As mentioned in the decision, The Pattern Jury Instruction on legal malpractice, which focuses upon the lawsuit-within-a-lawsuit scenario, does not expressly use either the phrase “but for” or “proximate cause” in its formulation (NY Pattern Jury Instruction 2:152). However, the comments to the instruction, while noting the “but for” formulation, provide that a defendant-attorney’s negligence need only be “a” proximate cause of damages and refer the reader to the general Pattern Jury Instruction on proximate cause (NY PJI 2:152, p 872, 880; NY PJI 2:70). As stated: “Moreover, our reading of the case law does not reveal that a heightened standard for causation is actually being applied in legal malpractice cases. Rather, all results can be explained by application of general principles of proximate cause.”

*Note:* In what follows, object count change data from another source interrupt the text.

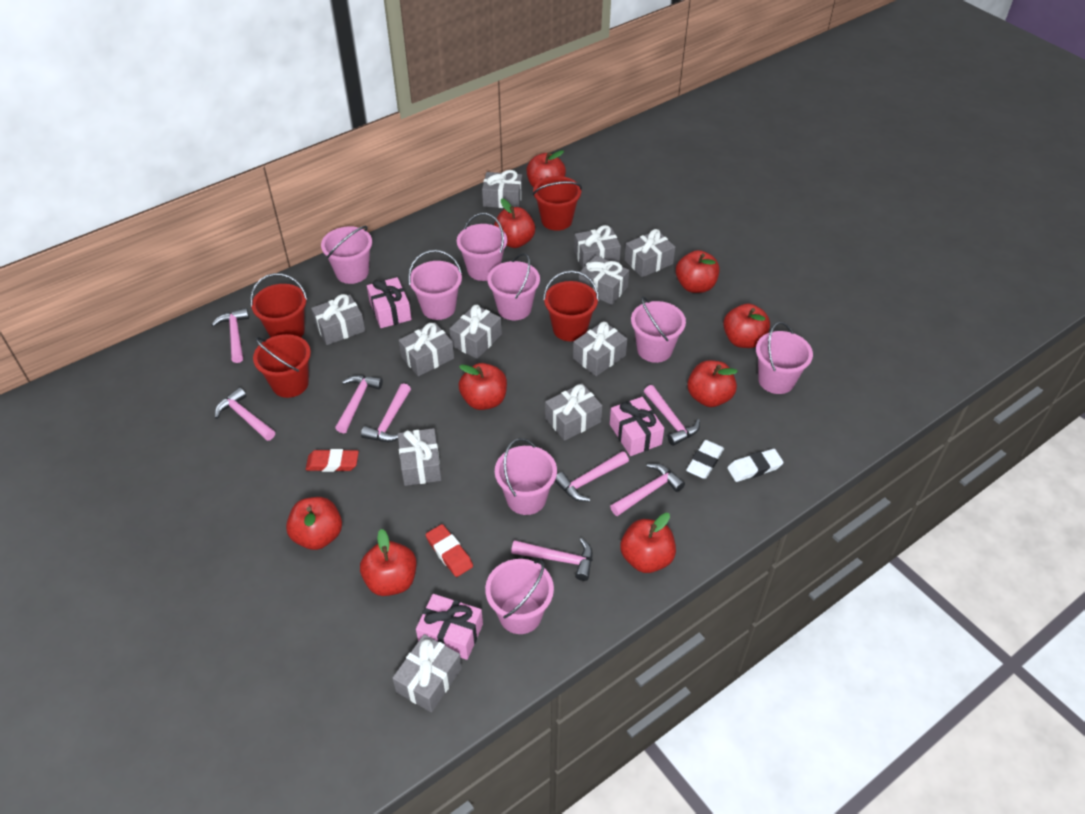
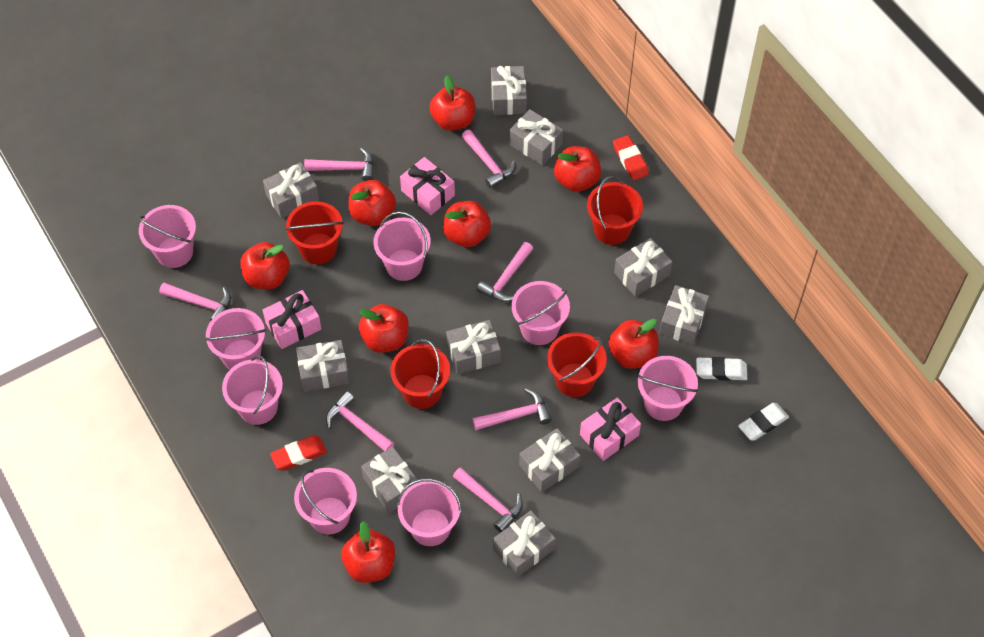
grey gift: 11 -> 10
pink hammer: 8 -> 7
red apple: 9 -> 8

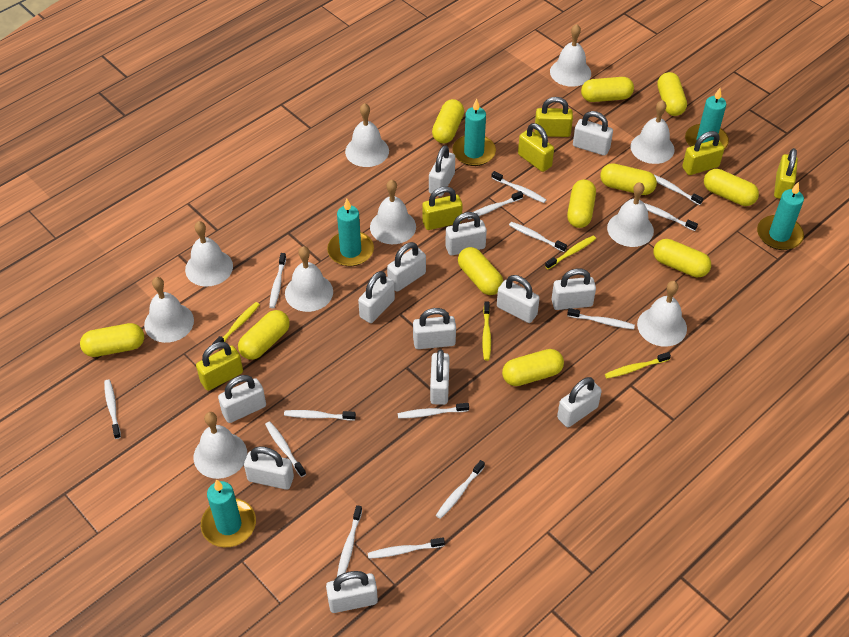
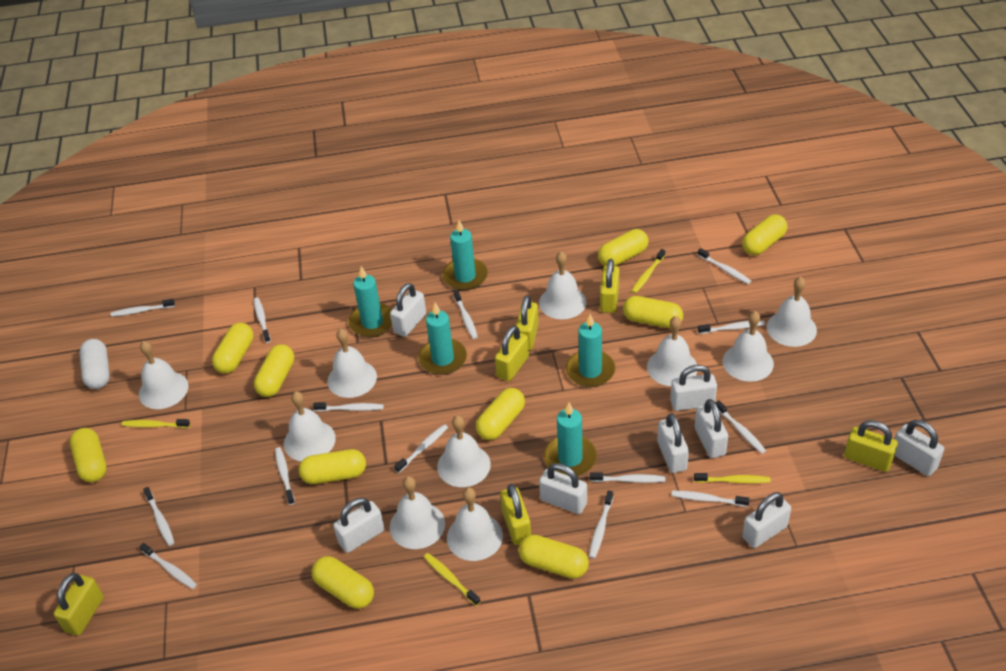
white capsule: 0 -> 1
white padlock: 13 -> 8
yellow capsule: 11 -> 10

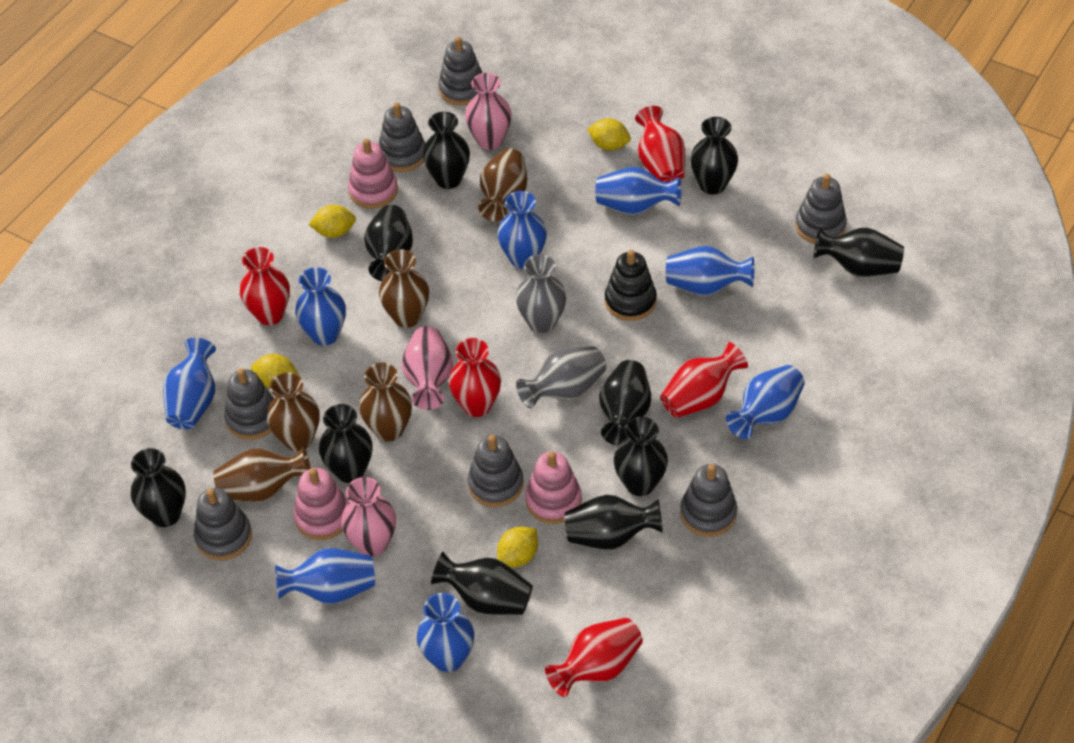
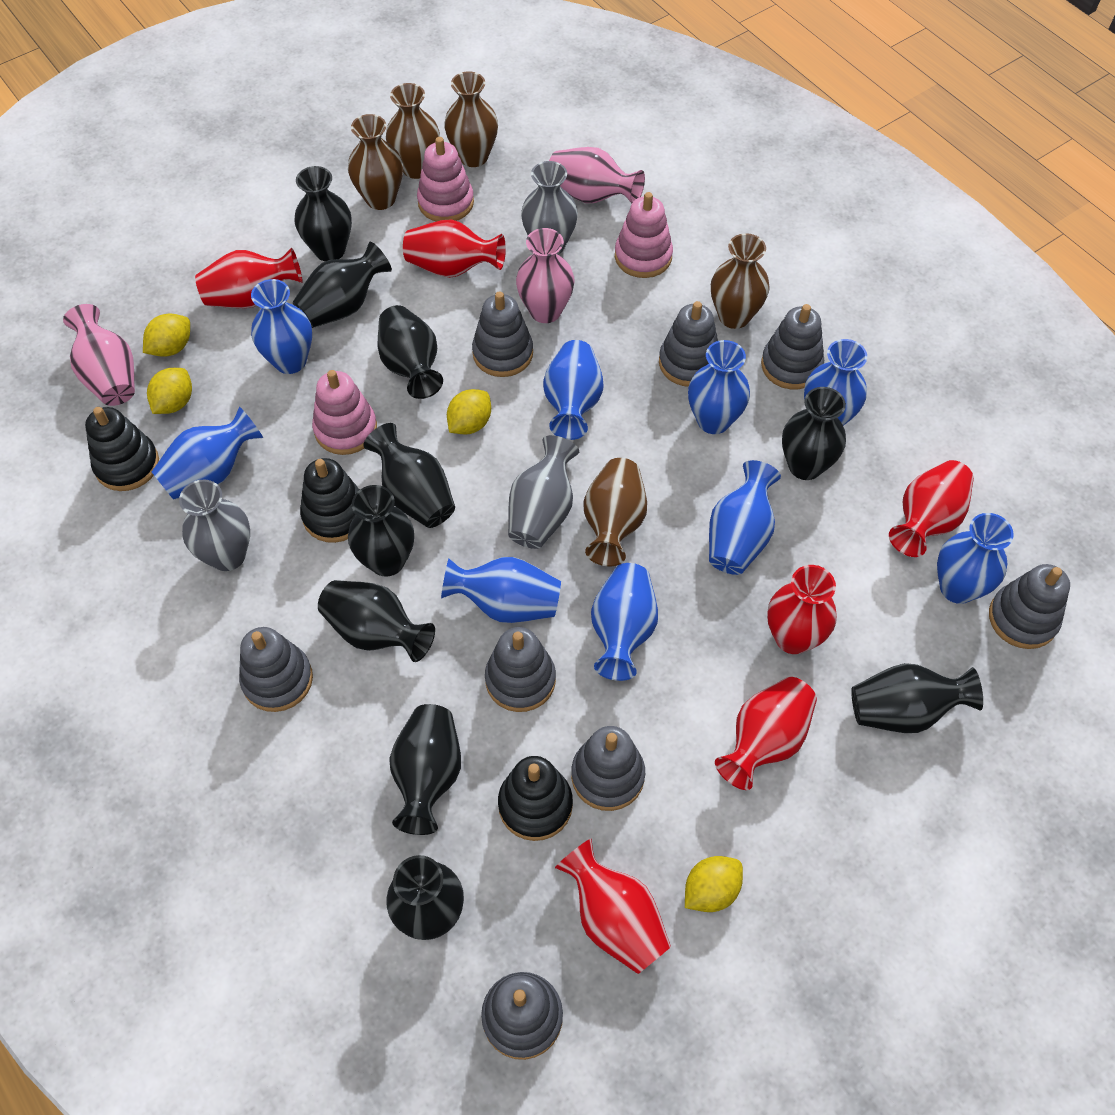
black stacking toy: 1 -> 3
blue vase: 8 -> 9
grey stacking toy: 7 -> 8
grey vase: 2 -> 3
red vase: 5 -> 6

The Second Department decision in Barnett v. Schwartz gave an instructive lesson concerning proximate cause in a legal malpractice case:
For example, in the lawsuit-within-a-lawsuit scenario, the plaintiff-client must prove that but for the defendant-attorney’s negligence they would have prevailed in the underlying action. Stated otherwise, if the plaintiff-client cannot prove that it would have prevailed in the underlying action, the defendant-attorney’s negligence was not a proximate cause of any damages arising from the loss of the same. Further, there are several decisions from this court requiring the plaintiff-client to prove both that the defendant-attorney’s negligence was “a” proximate cause of damages, and that “but for” such negligence it would have prevailed in the underlying action or would not have incurred damages (see e.g. Moran v McCarthy, Safrath & Carbone, P.C., 31 AD3d 725; Terio v Spodek, 25 AD3d 781). Clearly, these decisions do not provide for two different measures of causation in the same standard. Indeed, it would appear that the “but for” language, which grew out of the lawsuit-within-a-lawsuit scenario (see Carmel v Lunney, 70 NY2d 169; N. A. Kerson Co. v Shayne, Dachs, Weiss,Kolbrenner, Levy & Levine, 45 NY2d 730), is merely a recognition of the factual particularities of proving proximate cause and damages in such an action. When applied in a case involving negligent legal advice (i.e., a case where there is no underlying cause of action to lose), it would appear that the “but for” formulation is merely a recognition of the factual complexities that may attend proving proximate cause when the legal advice was merely one of a myriad of factors that contributed to the plaintiff-client’s ultimate decision or course of action (see e.g. AmBase Corp. v Davis Polk &Wardwell, 8 NY3d 428).
Finally, we note, a conclusion that the “but for” formulation of causation requires proof that the negligence of the defendant-attorney was the sole proximate cause of damages is contrary to the holding of the Court of Appeals that the contributory negligence of the plaintiff-client may be pleaded as an affirmative defense (see Arnav Indus. Inc. Retirement Trust v Brown,Raysman, Millstein, Felder & Steiner, 96 NY2d 300; see also Boudreau v Ivanov, 154 AD2d 638).
In determining that the legal malpractice case should continue and not be dismissed, the Second Department simply stated:
“In sum, regardless of the formulation employed, a plaintiff in a legal malpractice action need prove only that the defendant-attorney’s negligence was a proximate cause of damages.”